In backpropagation of a neural network having sigmoid activation function,
Weight updation rule is given by:
NewWeight = OldWeight - alpha * D * A
Where alpha is learning rate, A is Activations from previous layer,
D = (Y - Y')Y'(1-Y') ;D = Error Minimization, delta
where Y = given value and Y' is computed in the neural network by the output layer
Y in my case is 4x1 = [0.3,0.2,0.4,0.1] and an instance of Y' is 4x1= [0.2,0.1,0.1,0.2]
How do I compute D = (Y - Y')Y'(1-Y')
(Y-Y') = 4x1 and Y' = 4x1, and 1 <> 4 hence matrix multiplication is not possible. Also (1-Y') is 4x1. How can i multiply {(Y - Y'),Y',(1-Y')} to obtain D? If I have to perform Transpose which matrix should I transpose so that net effect is unchanged?

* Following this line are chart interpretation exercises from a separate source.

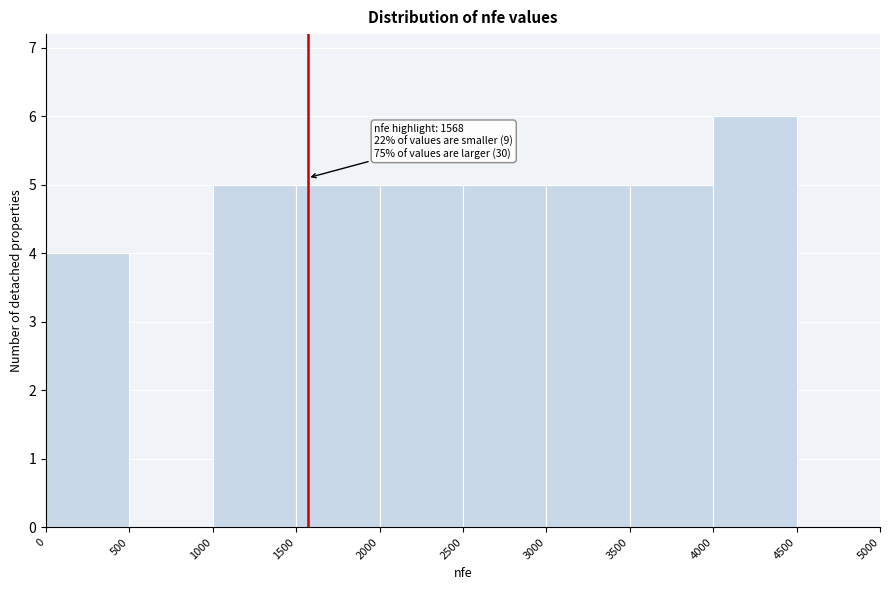

Which range on the x-axis has the tallest bar?

4000 to 4500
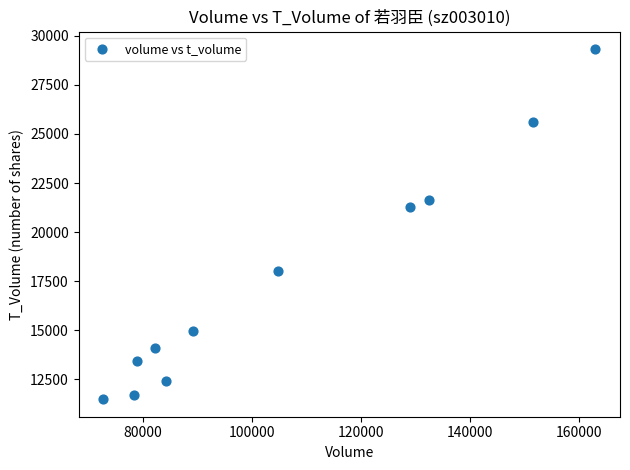

What Y value in the scatter plot is closest to 20406?

21290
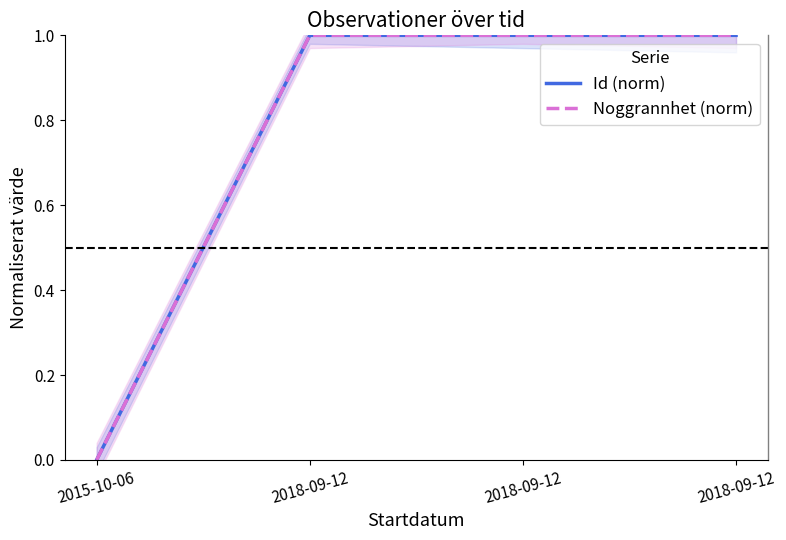

Between 2018-09-12 and 2018-09-12, which is larger?

2018-09-12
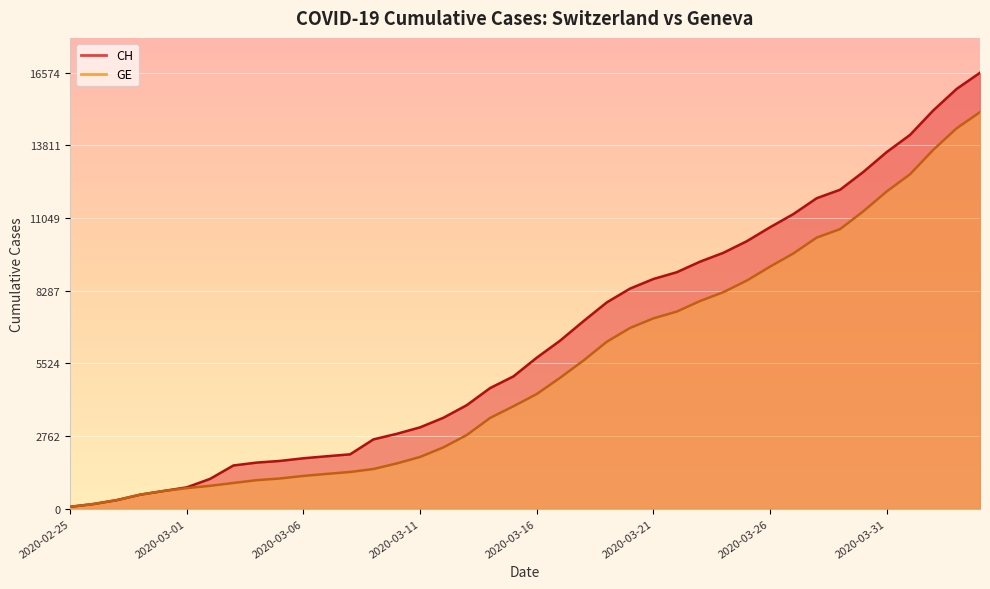

True or false: CH and GE intersect in this chart.

False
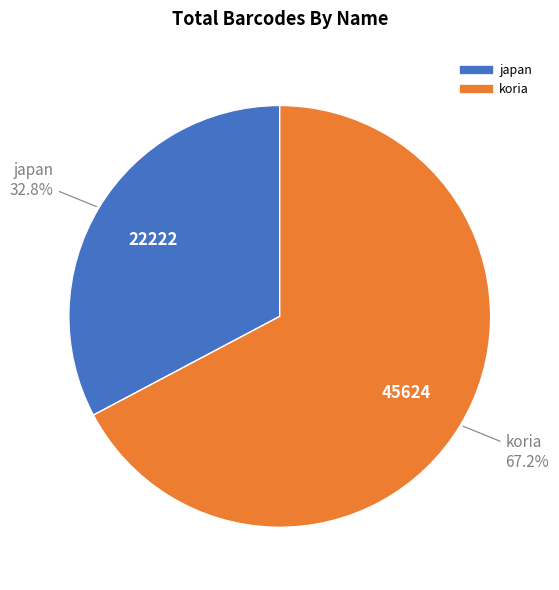

Which slice is the smallest?

japan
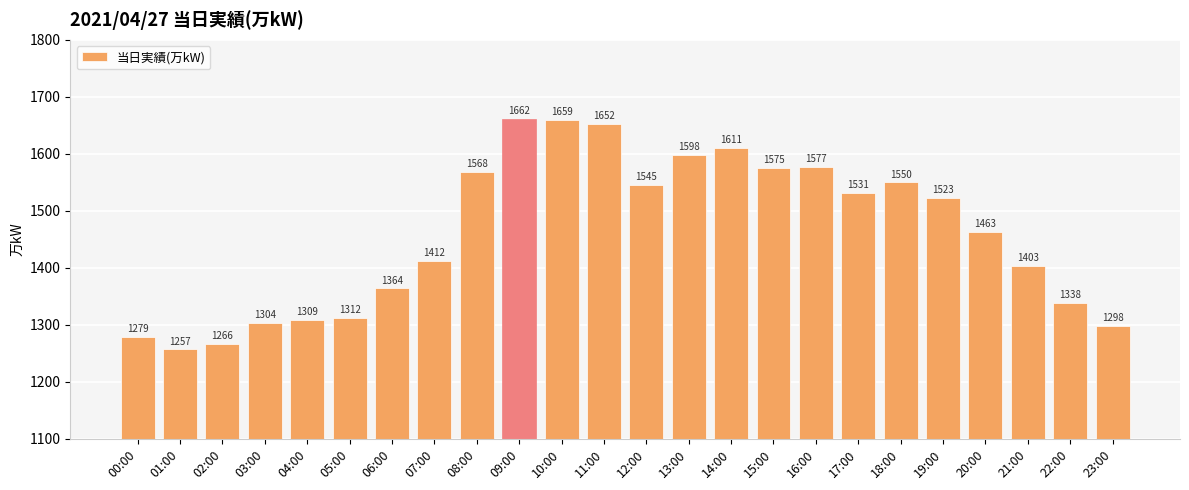

What is the average value?

1461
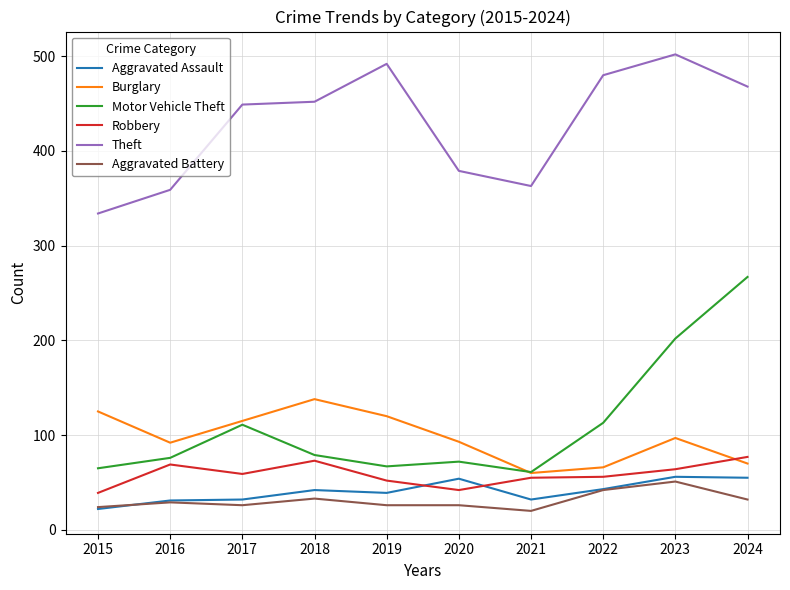

The Burglary series shows 36 at 2021. True or false?

False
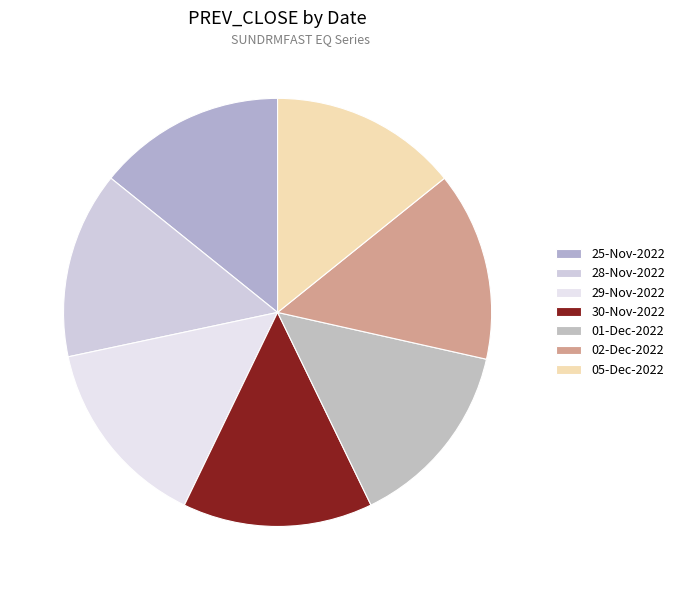

How much of the chart is everything except 29-Nov-2022?

85.5%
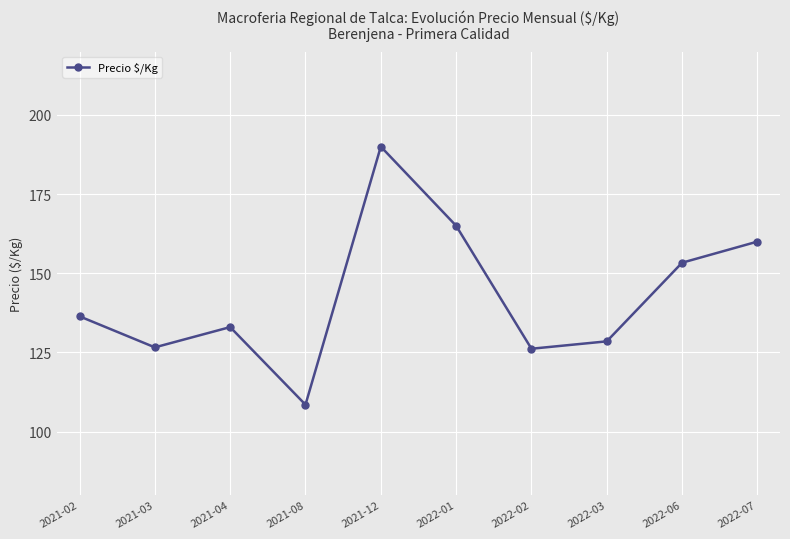

How many points are higher than both their immediate neighbors (excluding endpoints)?

2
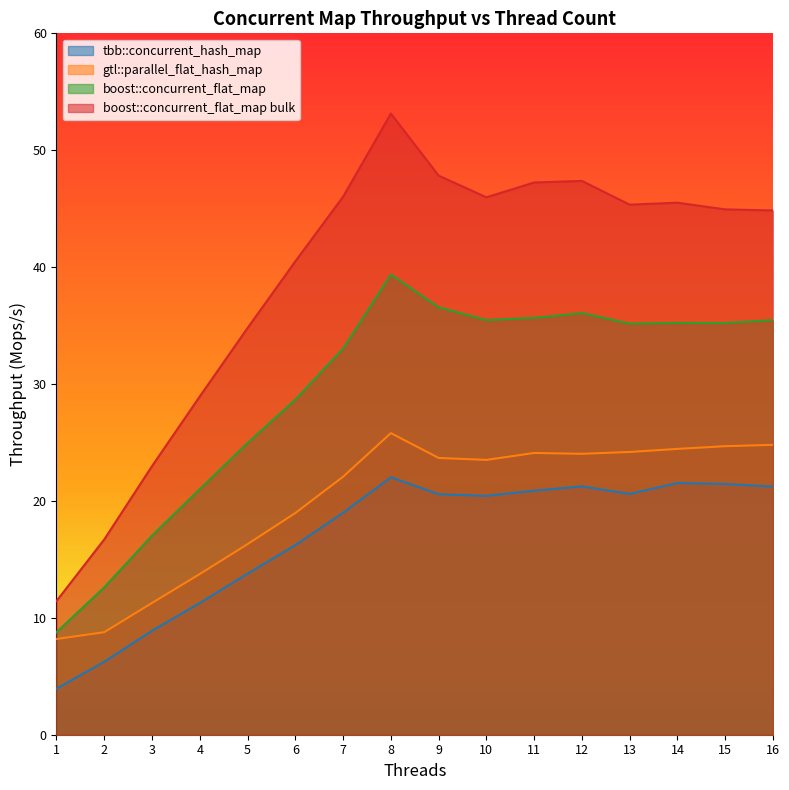

Reading left to right, list all the values displayed in this chart.

tbb::concurrent_hash_map: 3.9	6.2	8.9	11.3	13.8	16.2	19.0	22.0	20.6	20.4	20.9	21.2	20.6	21.5	21.5	21.2
gtl::parallel_flat_hash_map: 8.2	8.8	11.3	13.7	16.3	19.0	22.1	25.8	23.7	23.5	24.1	24.0	24.2	24.5	24.7	24.8
boost::concurrent_flat_map: 8.8	12.6	17.0	21.0	25.0	28.7	33.0	39.4	36.6	35.5	35.7	36.1	35.2	35.2	35.2	35.5
boost::concurrent_flat_map bulk: 11.4	16.7	23.0	28.9	34.8	40.5	46.0	53.1	47.8	46.0	47.2	47.4	45.3	45.5	44.9	44.8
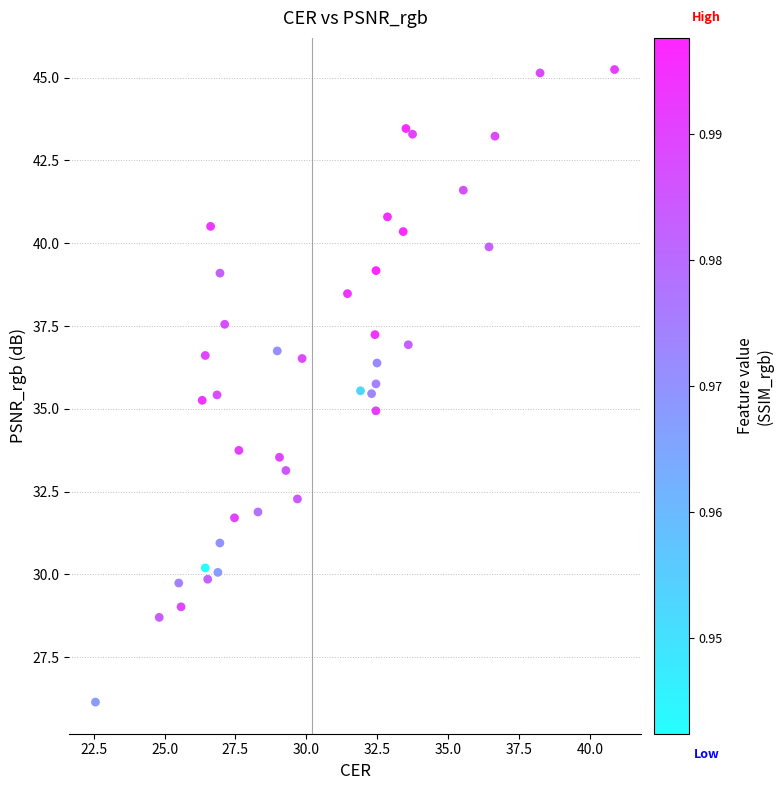

What is the range of Y values (max minus min)?

19.1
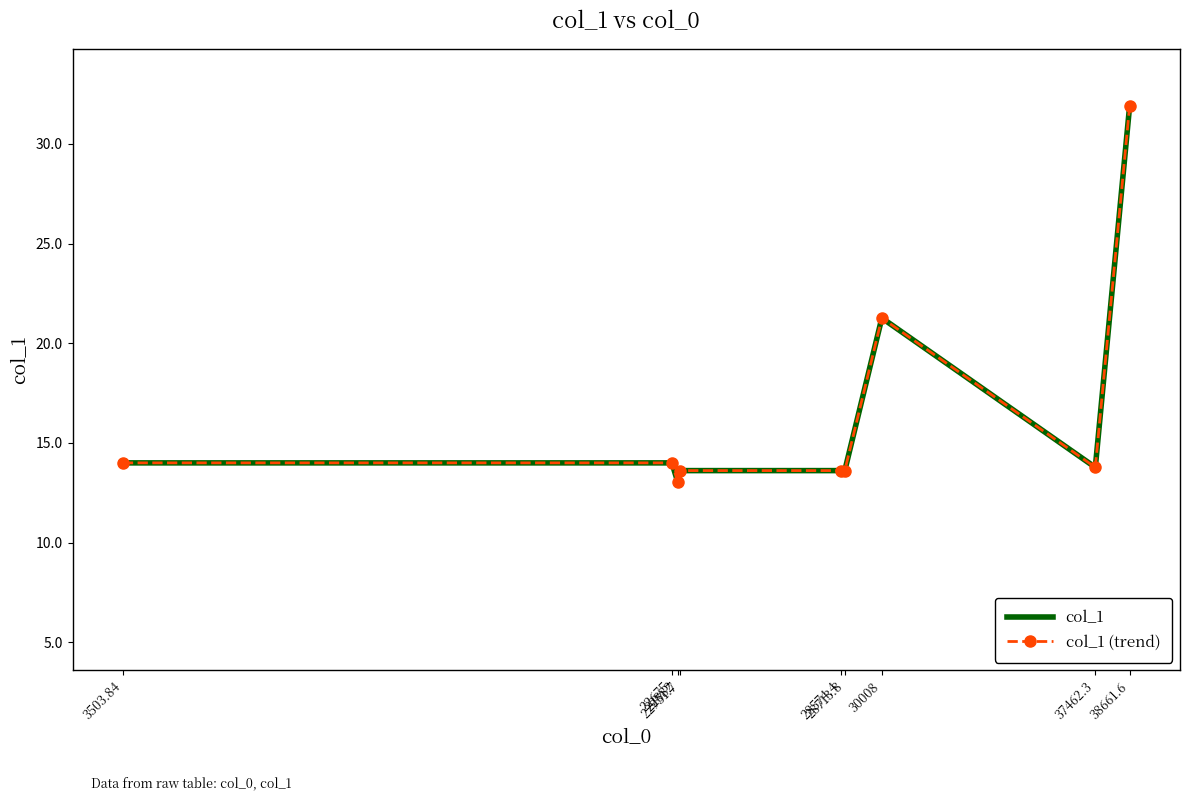

What is the total value across all series at 37462.3?

27.6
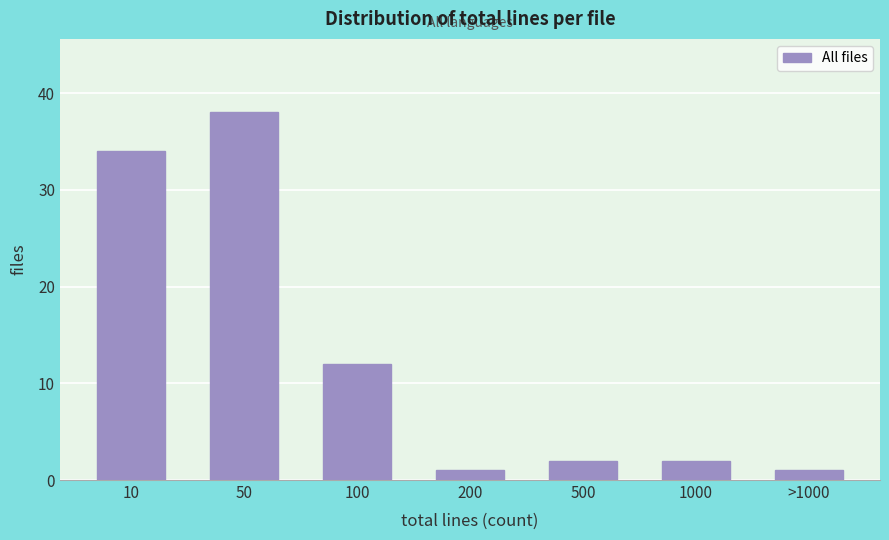

Reading right to left, transcribe all the data shown in this chart.

>1000=1	1000=2	500=2	200=1	100=12	50=38	10=34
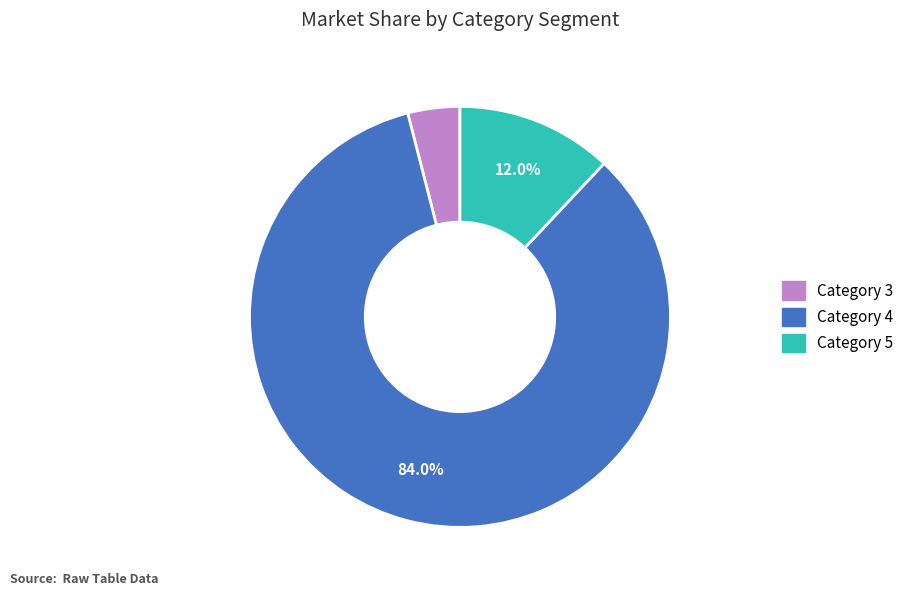

Does any single category account for the majority?

Yes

Or is it a elementwise multiplication?
It is indeed elementwise multiplication. You need to multiply each output error (Y-Y') by the derivative of the respective output (w.r.t. the weights), which is Y'(1-Y') for the sigmoid activation. Think about it as a "corrected error signal". So, D * A is a vector outer product, which will give you a matrix with the same size as the weights.